DATA:
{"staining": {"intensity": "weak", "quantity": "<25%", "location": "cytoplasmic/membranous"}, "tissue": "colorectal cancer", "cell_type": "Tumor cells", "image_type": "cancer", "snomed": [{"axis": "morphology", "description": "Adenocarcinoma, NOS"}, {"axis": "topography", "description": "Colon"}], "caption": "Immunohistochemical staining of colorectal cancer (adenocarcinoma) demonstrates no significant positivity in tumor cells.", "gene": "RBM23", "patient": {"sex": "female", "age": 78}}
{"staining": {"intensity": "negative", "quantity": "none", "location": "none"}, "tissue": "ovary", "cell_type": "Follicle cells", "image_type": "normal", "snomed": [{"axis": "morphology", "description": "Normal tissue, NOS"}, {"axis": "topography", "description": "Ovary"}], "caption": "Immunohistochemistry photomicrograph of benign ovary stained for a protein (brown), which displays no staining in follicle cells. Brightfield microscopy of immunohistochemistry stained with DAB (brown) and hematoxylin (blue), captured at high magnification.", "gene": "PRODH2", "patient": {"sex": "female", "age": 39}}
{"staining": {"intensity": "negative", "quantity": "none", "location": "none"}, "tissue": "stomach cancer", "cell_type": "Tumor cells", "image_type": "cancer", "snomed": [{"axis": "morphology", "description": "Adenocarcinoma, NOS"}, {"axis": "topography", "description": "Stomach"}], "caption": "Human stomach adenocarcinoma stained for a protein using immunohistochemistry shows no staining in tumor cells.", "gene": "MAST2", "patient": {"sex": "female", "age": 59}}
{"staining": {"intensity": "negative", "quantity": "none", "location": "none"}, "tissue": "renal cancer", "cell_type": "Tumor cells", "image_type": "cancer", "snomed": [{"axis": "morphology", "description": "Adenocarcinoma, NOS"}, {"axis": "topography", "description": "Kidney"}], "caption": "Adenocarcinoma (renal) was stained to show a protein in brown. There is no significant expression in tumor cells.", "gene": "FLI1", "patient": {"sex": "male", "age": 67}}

HOW TO COMPLETE THIS TASK:
Only an exact copy is wanted here: the line containing "photomicrograph of benign" and every later line, up to and including the last line of the listing.

REPLY:
{"staining": {"intensity": "negative", "quantity": "none", "location": "none"}, "tissue": "ovary", "cell_type": "Follicle cells", "image_type": "normal", "snomed": [{"axis": "morphology", "description": "Normal tissue, NOS"}, {"axis": "topography", "description": "Ovary"}], "caption": "Immunohistochemistry photomicrograph of benign ovary stained for a protein (brown), which displays no staining in follicle cells. Brightfield microscopy of immunohistochemistry stained with DAB (brown) and hematoxylin (blue), captured at high magnification.", "gene": "PRODH2", "patient": {"sex": "female", "age": 39}}
{"staining": {"intensity": "negative", "quantity": "none", "location": "none"}, "tissue": "stomach cancer", "cell_type": "Tumor cells", "image_type": "cancer", "snomed": [{"axis": "morphology", "description": "Adenocarcinoma, NOS"}, {"axis": "topography", "description": "Stomach"}], "caption": "Human stomach adenocarcinoma stained for a protein using immunohistochemistry shows no staining in tumor cells.", "gene": "MAST2", "patient": {"sex": "female", "age": 59}}
{"staining": {"intensity": "negative", "quantity": "none", "location": "none"}, "tissue": "renal cancer", "cell_type": "Tumor cells", "image_type": "cancer", "snomed": [{"axis": "morphology", "description": "Adenocarcinoma, NOS"}, {"axis": "topography", "description": "Kidney"}], "caption": "Adenocarcinoma (renal) was stained to show a protein in brown. There is no significant expression in tumor cells.", "gene": "FLI1", "patient": {"sex": "male", "age": 67}}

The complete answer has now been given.